### [Your task]
Each line that contains the word "Crédito" counts once; give the total for the records below and nothing else.
━━ Excerpted records
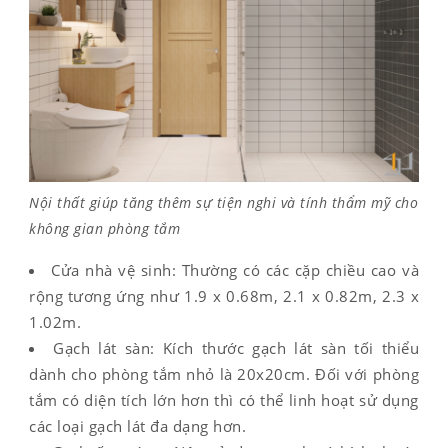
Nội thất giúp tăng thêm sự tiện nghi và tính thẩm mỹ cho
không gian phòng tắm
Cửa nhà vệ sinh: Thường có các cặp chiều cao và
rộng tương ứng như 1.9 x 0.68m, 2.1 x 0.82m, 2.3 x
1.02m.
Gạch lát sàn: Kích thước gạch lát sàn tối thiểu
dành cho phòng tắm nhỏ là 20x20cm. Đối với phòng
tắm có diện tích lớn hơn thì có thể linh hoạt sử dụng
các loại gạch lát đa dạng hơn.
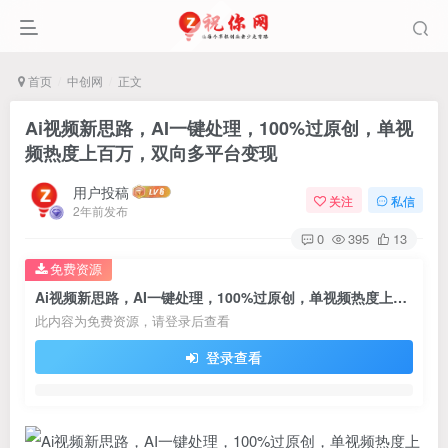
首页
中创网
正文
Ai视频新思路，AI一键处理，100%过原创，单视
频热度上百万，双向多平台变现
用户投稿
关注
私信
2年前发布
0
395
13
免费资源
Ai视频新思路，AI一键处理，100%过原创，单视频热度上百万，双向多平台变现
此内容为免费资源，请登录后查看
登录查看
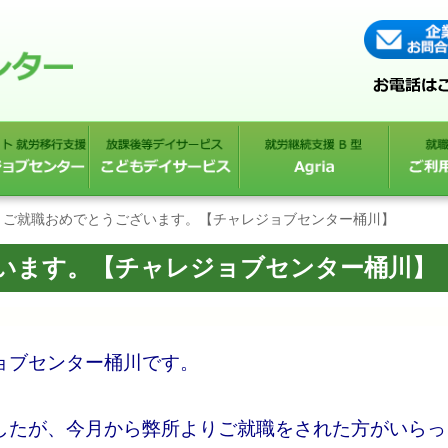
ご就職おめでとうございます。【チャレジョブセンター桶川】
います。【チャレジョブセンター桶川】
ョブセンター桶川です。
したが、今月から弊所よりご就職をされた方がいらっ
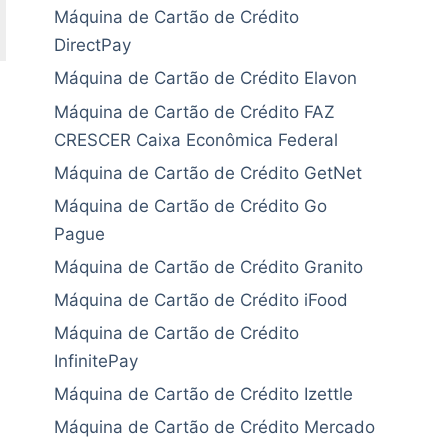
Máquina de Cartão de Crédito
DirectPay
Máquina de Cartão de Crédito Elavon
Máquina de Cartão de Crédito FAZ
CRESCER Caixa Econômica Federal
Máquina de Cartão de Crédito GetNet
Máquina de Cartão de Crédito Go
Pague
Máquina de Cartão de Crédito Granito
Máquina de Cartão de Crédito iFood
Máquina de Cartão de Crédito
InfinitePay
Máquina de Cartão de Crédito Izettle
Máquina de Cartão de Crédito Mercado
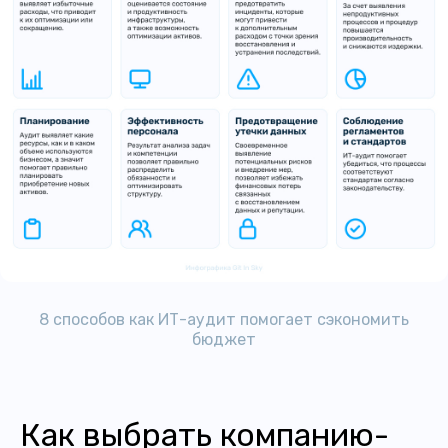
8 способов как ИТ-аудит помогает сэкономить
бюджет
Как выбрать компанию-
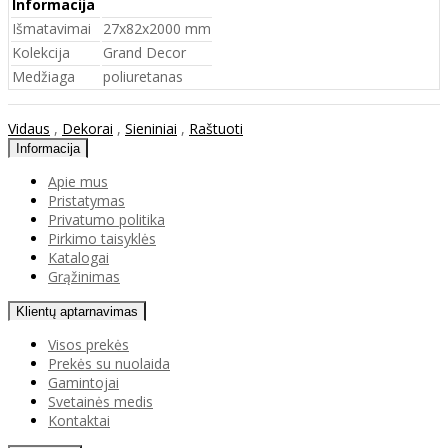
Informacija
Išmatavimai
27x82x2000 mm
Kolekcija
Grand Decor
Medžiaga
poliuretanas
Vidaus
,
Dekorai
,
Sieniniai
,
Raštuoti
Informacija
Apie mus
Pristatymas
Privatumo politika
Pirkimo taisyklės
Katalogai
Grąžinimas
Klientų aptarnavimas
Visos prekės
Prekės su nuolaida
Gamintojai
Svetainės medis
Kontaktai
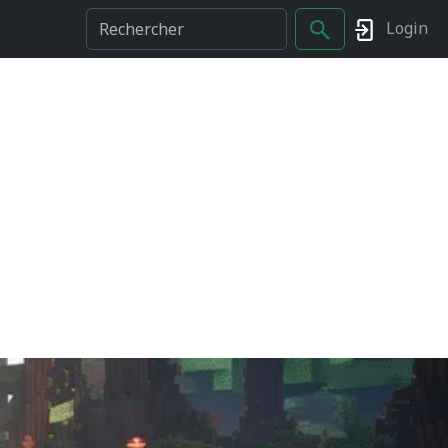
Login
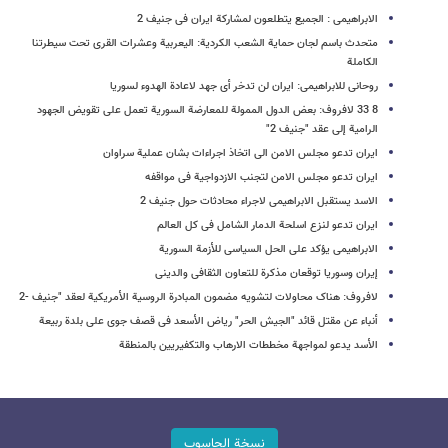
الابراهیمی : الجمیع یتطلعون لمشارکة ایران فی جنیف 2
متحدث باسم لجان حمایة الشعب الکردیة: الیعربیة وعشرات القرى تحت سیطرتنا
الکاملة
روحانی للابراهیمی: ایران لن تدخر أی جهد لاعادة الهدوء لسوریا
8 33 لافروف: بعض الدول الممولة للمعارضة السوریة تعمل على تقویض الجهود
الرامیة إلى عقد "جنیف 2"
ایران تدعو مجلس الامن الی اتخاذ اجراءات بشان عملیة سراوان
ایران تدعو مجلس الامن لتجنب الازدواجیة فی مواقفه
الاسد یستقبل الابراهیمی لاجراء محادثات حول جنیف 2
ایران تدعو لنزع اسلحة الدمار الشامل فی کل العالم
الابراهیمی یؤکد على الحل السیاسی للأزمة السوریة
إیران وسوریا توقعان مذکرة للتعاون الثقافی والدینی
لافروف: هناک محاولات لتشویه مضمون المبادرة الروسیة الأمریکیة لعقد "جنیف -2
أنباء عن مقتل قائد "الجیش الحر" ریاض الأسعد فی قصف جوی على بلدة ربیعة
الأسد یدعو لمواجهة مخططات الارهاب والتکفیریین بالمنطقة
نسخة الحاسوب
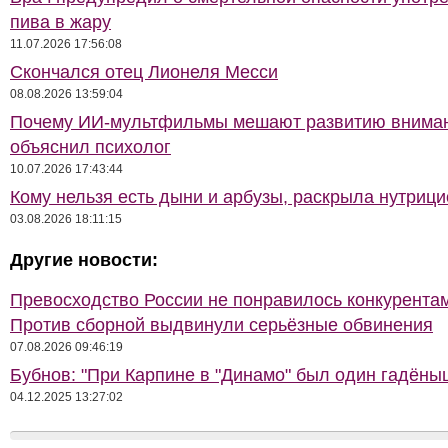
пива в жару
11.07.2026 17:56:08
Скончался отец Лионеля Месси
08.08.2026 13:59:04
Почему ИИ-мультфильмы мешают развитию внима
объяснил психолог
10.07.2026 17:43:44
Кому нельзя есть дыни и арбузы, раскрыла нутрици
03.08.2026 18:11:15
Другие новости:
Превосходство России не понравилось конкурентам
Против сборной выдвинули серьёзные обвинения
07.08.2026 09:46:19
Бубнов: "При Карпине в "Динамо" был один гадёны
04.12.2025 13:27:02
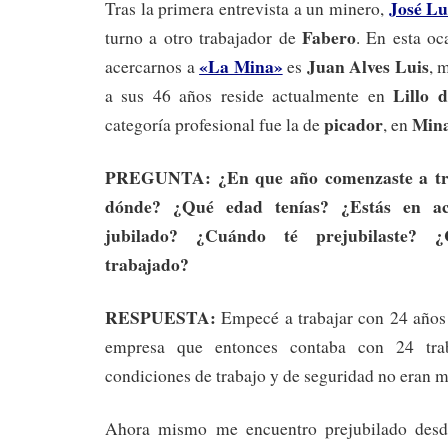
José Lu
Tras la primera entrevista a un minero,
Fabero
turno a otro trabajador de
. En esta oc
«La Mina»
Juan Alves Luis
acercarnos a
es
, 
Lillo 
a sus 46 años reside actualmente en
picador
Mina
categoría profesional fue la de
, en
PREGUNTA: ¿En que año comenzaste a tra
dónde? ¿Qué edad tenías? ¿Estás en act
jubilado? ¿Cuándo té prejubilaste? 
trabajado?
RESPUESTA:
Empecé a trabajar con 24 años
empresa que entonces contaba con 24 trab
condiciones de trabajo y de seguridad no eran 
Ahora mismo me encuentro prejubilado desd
━━━━
### [Solution for this exercise]
10